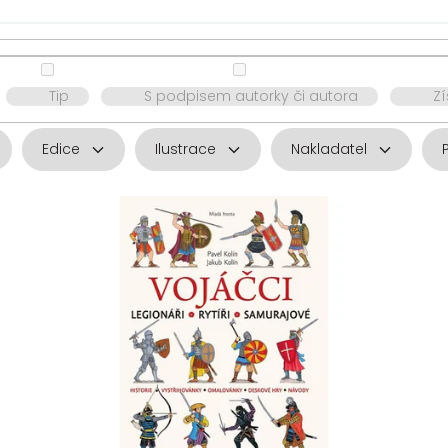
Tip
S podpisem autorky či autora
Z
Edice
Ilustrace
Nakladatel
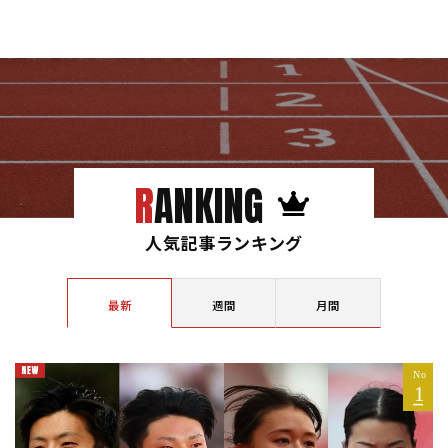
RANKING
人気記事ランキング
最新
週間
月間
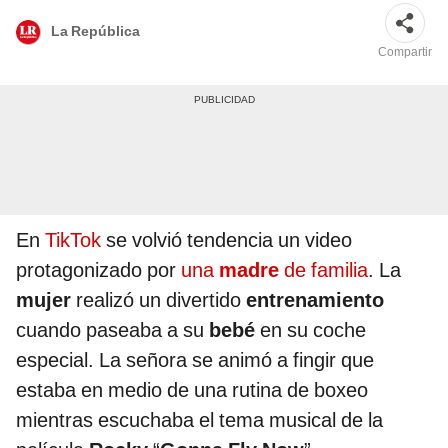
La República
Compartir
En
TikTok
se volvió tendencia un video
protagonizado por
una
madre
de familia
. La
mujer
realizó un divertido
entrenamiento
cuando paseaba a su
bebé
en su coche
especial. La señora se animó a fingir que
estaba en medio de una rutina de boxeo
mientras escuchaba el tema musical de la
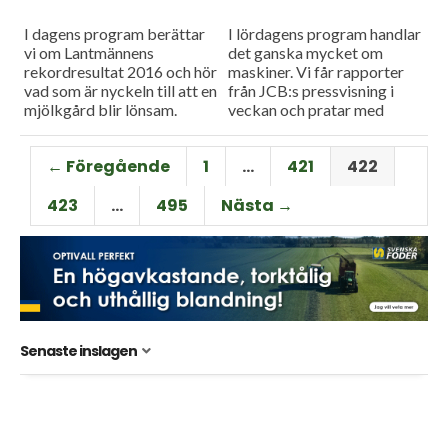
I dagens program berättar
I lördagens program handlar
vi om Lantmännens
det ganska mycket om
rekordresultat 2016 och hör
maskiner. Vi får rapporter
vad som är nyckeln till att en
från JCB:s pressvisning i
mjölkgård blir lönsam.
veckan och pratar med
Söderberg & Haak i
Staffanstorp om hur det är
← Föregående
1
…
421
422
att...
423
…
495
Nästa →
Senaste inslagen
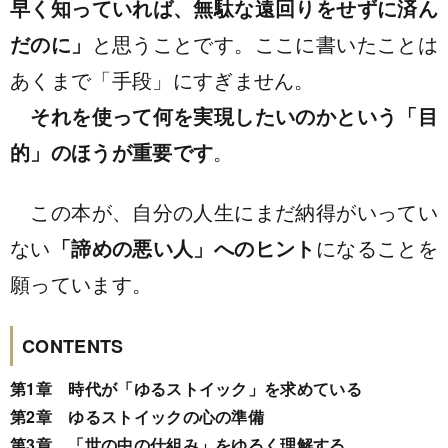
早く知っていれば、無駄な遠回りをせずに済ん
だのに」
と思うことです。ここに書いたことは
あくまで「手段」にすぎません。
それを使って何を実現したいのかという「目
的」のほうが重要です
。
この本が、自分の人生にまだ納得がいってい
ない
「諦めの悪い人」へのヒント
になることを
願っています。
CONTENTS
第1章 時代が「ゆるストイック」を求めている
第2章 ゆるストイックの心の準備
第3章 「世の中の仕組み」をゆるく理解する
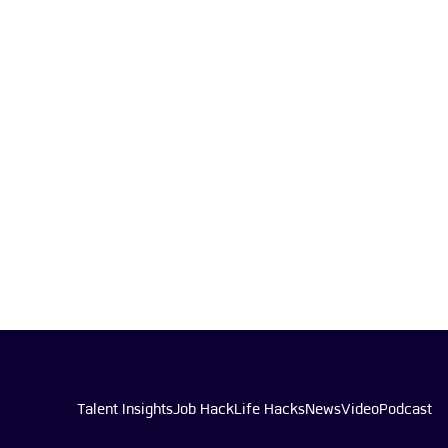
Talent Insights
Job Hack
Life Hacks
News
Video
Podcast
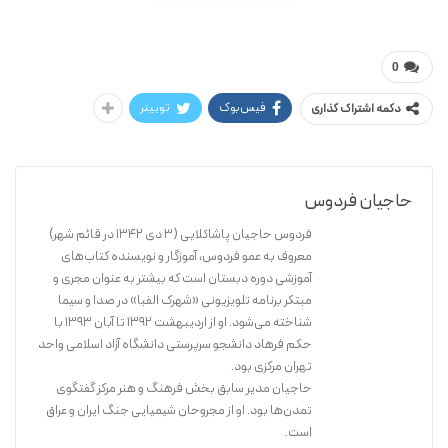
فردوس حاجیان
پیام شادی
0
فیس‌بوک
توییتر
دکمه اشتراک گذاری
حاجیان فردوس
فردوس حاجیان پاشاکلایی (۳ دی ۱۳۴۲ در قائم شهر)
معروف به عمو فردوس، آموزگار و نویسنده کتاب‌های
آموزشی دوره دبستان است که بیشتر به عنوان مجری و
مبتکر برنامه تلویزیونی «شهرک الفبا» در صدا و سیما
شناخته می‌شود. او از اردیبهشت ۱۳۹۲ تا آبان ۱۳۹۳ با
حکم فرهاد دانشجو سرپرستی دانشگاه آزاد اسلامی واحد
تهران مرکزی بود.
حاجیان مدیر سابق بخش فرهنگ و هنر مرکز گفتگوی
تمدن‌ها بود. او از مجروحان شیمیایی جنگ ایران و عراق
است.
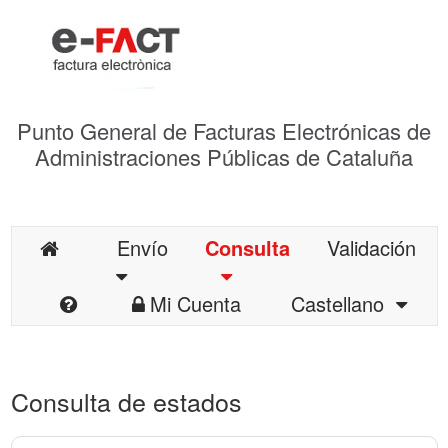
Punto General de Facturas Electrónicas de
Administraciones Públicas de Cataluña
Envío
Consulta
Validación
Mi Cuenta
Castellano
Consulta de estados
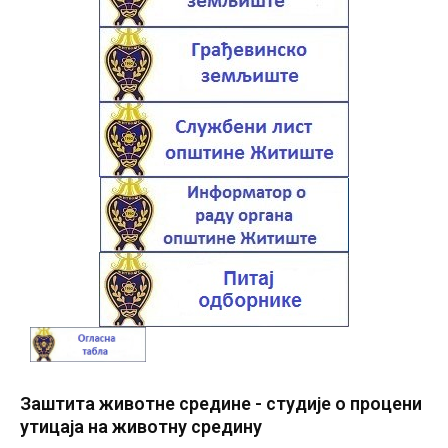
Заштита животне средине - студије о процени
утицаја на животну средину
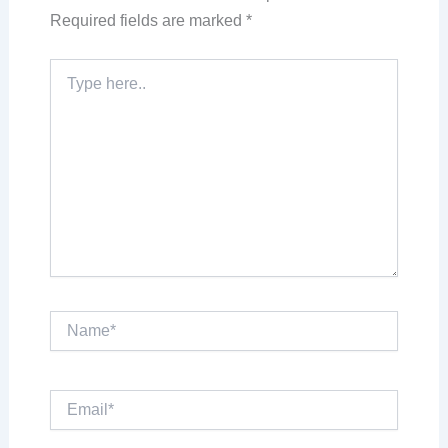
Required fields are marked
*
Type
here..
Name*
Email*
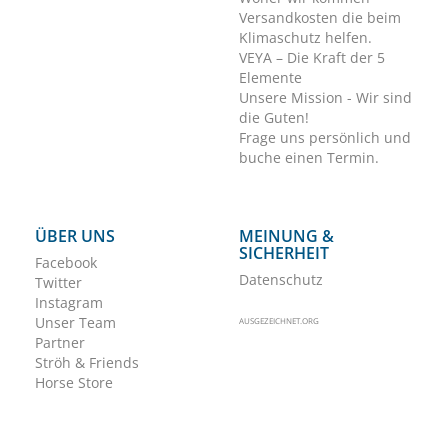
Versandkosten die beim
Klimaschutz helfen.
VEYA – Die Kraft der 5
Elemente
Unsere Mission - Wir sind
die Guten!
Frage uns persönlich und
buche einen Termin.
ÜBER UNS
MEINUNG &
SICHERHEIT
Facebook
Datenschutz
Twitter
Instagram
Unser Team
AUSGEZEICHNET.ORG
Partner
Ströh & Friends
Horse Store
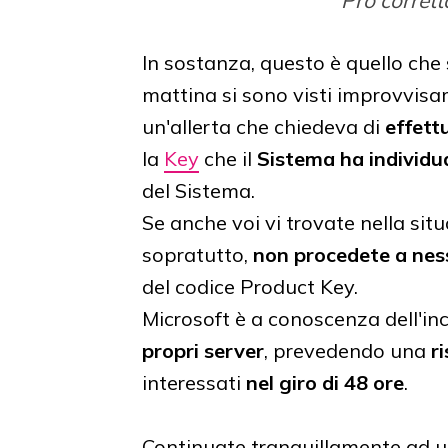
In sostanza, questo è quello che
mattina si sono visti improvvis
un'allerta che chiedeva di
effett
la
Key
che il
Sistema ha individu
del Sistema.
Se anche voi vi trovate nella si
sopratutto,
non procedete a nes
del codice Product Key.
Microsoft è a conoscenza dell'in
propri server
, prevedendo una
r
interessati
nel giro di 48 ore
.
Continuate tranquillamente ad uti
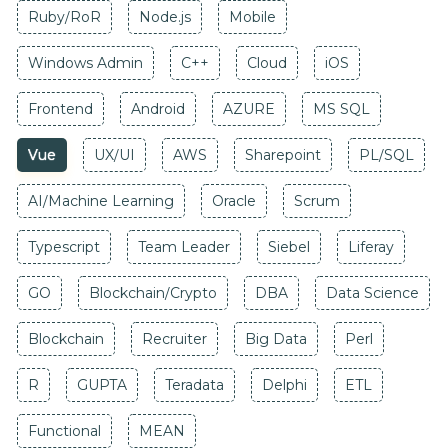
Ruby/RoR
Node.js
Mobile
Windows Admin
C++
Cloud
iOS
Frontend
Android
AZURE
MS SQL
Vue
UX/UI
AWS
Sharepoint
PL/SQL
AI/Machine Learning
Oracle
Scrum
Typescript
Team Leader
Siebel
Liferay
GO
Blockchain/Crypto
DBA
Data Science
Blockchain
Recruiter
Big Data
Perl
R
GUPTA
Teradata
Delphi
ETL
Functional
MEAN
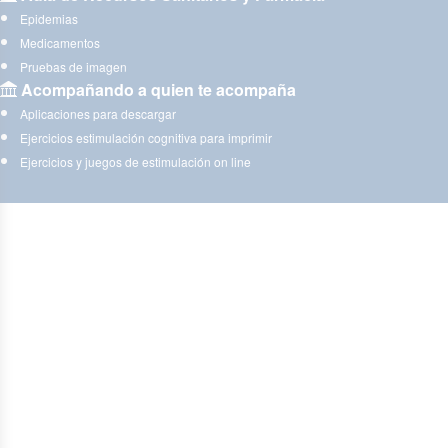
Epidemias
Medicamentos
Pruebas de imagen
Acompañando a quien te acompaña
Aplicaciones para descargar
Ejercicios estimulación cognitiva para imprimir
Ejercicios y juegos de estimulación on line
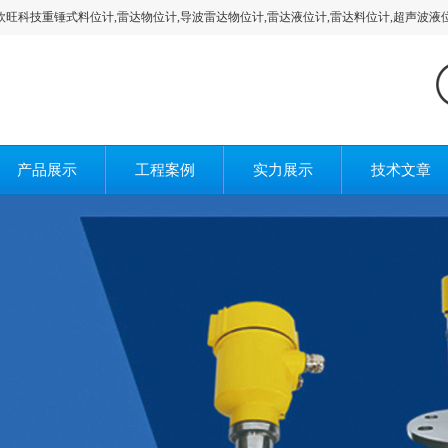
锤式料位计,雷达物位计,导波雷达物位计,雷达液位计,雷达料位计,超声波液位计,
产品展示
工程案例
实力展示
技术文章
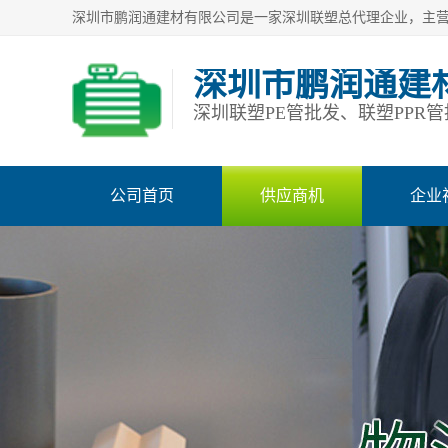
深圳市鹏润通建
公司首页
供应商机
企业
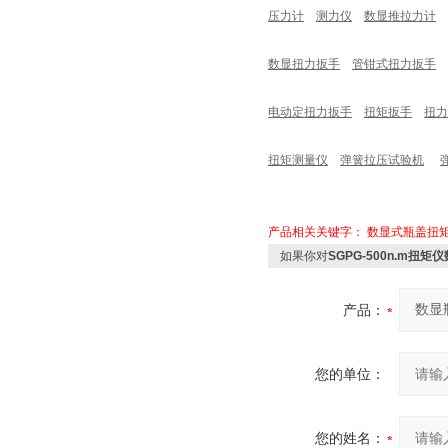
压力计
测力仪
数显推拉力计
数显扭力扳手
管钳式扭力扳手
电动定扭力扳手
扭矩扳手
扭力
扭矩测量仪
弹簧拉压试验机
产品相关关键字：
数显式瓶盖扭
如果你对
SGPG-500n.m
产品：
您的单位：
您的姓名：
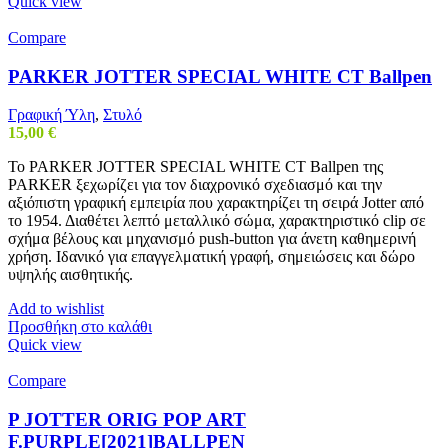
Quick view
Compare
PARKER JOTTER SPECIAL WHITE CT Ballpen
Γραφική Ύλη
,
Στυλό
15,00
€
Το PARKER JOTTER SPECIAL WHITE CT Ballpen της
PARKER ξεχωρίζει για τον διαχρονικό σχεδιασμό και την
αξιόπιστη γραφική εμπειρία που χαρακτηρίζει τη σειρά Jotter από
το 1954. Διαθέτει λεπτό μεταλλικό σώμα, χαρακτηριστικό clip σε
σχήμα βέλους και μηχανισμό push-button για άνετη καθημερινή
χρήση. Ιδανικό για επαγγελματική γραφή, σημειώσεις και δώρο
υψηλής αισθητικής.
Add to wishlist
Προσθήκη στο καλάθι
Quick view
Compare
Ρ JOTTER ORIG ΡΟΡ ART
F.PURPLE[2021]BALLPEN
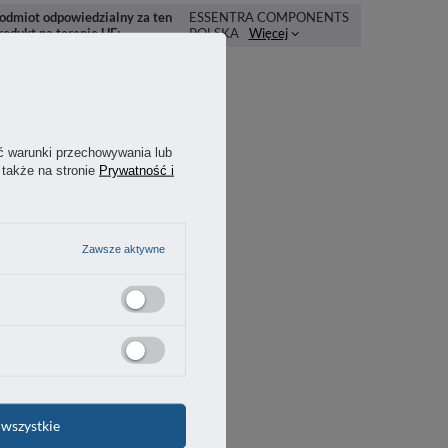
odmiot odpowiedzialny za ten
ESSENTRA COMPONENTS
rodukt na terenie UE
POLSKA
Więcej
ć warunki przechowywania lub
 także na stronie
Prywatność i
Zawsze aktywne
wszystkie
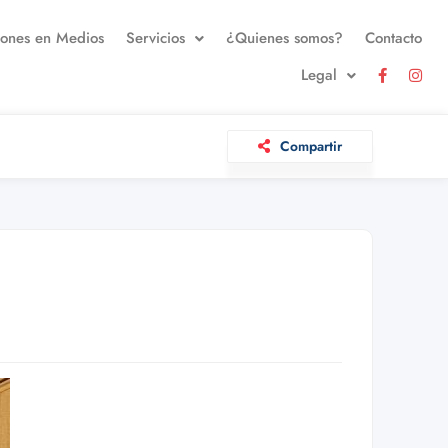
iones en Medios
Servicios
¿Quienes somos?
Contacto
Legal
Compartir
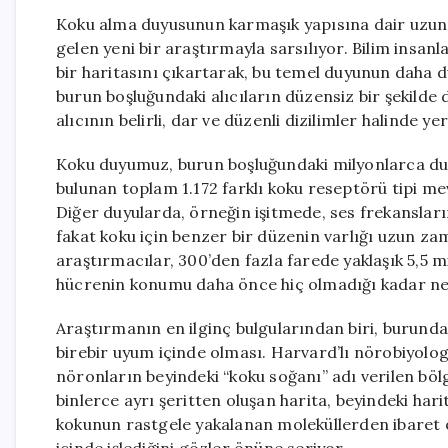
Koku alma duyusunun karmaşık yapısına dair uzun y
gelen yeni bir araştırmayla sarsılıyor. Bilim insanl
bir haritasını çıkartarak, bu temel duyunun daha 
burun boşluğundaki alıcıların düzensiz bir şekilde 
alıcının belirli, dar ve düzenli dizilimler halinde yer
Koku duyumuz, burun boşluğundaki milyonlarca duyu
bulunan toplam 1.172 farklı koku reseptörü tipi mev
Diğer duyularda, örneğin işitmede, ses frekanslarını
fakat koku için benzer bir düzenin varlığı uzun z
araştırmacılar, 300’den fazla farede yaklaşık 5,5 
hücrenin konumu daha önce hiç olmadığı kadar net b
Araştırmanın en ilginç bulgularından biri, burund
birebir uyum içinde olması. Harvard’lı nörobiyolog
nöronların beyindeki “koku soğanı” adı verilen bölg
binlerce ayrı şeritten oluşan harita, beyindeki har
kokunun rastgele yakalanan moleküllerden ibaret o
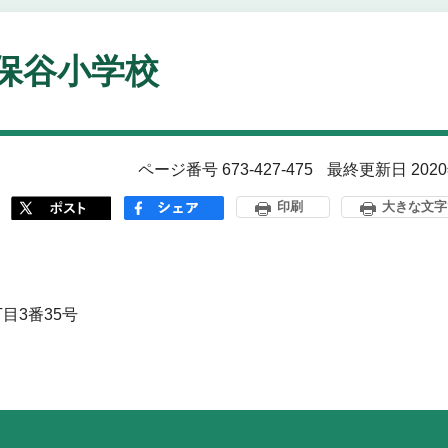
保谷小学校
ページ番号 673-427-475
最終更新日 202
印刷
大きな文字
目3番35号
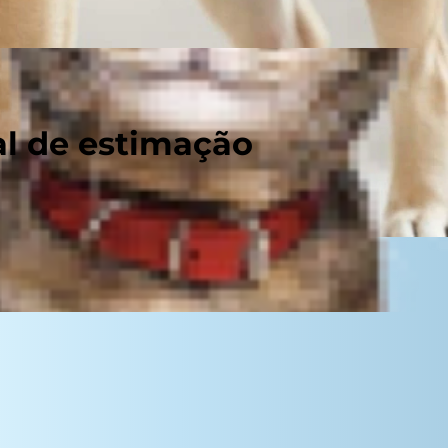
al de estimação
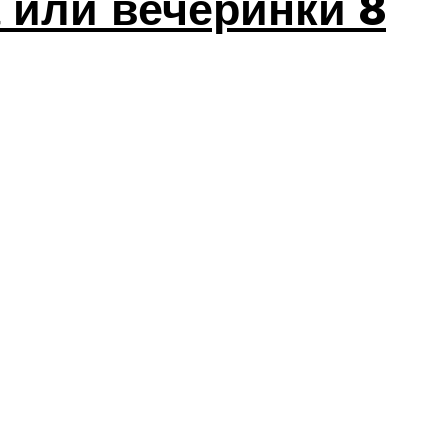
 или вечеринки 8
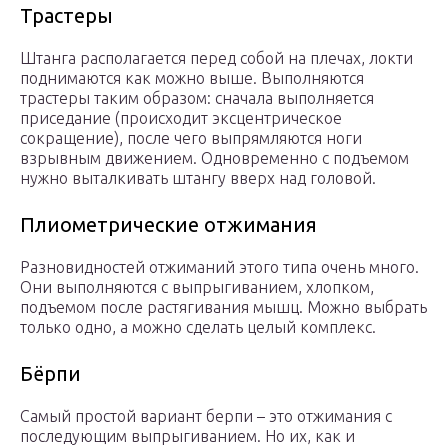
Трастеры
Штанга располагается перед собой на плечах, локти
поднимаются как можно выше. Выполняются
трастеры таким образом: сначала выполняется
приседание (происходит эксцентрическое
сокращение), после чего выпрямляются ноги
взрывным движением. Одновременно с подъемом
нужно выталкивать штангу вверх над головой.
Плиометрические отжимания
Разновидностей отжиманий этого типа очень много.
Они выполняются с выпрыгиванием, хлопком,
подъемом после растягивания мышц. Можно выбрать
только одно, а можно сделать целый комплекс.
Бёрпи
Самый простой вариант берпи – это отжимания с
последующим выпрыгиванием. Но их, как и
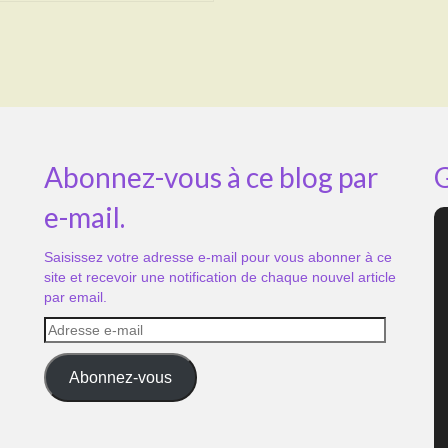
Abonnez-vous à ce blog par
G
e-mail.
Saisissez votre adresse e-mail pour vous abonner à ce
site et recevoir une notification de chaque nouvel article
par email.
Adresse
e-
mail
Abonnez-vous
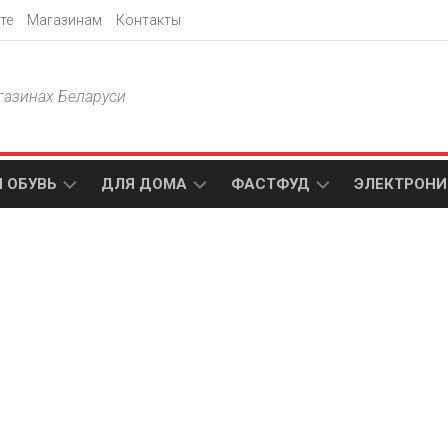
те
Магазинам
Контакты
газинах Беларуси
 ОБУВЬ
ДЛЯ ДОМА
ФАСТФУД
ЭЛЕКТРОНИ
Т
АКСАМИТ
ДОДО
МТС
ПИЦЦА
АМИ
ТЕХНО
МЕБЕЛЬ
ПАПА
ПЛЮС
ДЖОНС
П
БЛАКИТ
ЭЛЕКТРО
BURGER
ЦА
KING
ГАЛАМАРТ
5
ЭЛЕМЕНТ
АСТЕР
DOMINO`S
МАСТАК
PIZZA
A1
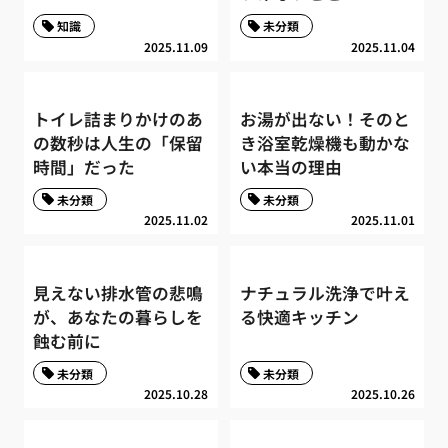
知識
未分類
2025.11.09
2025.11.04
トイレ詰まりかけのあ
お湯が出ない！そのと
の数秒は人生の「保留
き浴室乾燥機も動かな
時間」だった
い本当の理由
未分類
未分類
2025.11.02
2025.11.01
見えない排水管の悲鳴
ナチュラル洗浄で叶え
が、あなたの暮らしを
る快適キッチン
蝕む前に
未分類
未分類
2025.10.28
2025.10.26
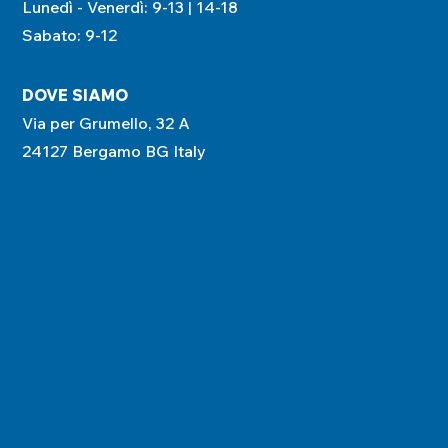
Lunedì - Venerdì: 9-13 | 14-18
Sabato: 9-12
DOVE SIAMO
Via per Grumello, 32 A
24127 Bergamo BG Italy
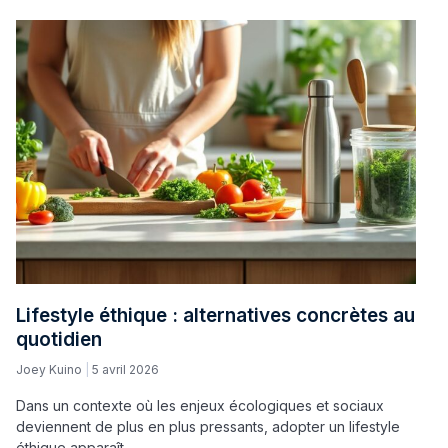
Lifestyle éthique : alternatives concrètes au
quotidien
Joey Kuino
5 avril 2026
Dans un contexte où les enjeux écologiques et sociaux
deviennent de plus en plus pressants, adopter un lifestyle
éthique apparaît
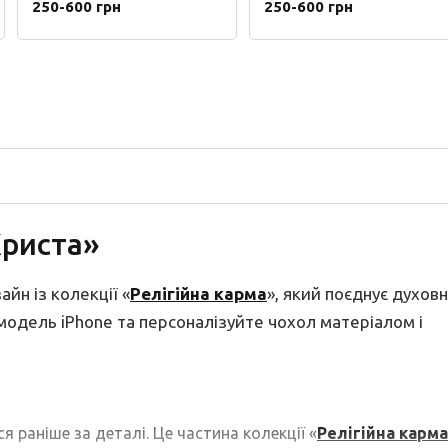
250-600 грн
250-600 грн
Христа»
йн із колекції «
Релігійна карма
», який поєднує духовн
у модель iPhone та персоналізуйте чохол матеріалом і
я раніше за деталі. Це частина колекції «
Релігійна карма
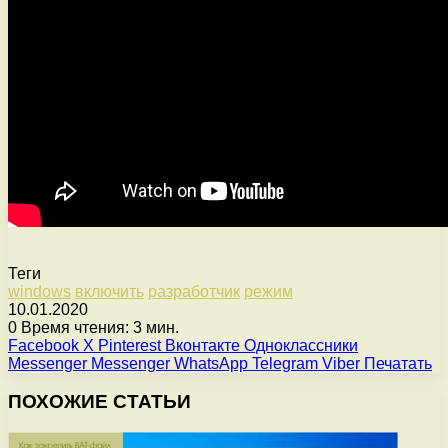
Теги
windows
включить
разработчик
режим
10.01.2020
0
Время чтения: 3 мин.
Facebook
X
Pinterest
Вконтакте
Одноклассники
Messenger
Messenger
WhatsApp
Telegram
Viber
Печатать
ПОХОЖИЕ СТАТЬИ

· · · · ·

[Your task] Recast the listing as a Markdown table with the columns "No." and "Text", one row per line and no rows for blank lines. Include only the part from the beginning of the listing through the line containing "mientras escuchaba el tema musical de la", both ends included, and leave the pictures out.

[Result]
| No. | Text |
|---|---|
| 1 | Tip |
| 2 | S podpisem autorky či autora |
| 3 | Z |
| 4 | Edice |
| 5 | Ilustrace |
| 6 | Nakladatel |
| 7 | RANKING |
| 8 | 人気記事ランキング |
| 9 | 最新 |
| 10 | 週間 |
| 11 | 月間 |
| 12 | La República |
| 13 | Compartir |
| 14 | En |
| 15 | TikTok |
| 16 | se volvió tendencia un video |
| 17 | protagonizado por |
| 18 | una |
| 19 | madre |
| 20 | de familia |
| 21 | . La |
| 22 | mujer |
| 23 | realizó un divertido |
| 24 | entrenamiento |
| 25 | cuando paseaba a su |
| 26 | bebé |
| 27 | en su coche |
| 28 | especial. La señora se animó a fingir que |
| 29 | estaba en medio de una rutina de boxeo |
| 30 | mientras escuchaba el tema musical de la |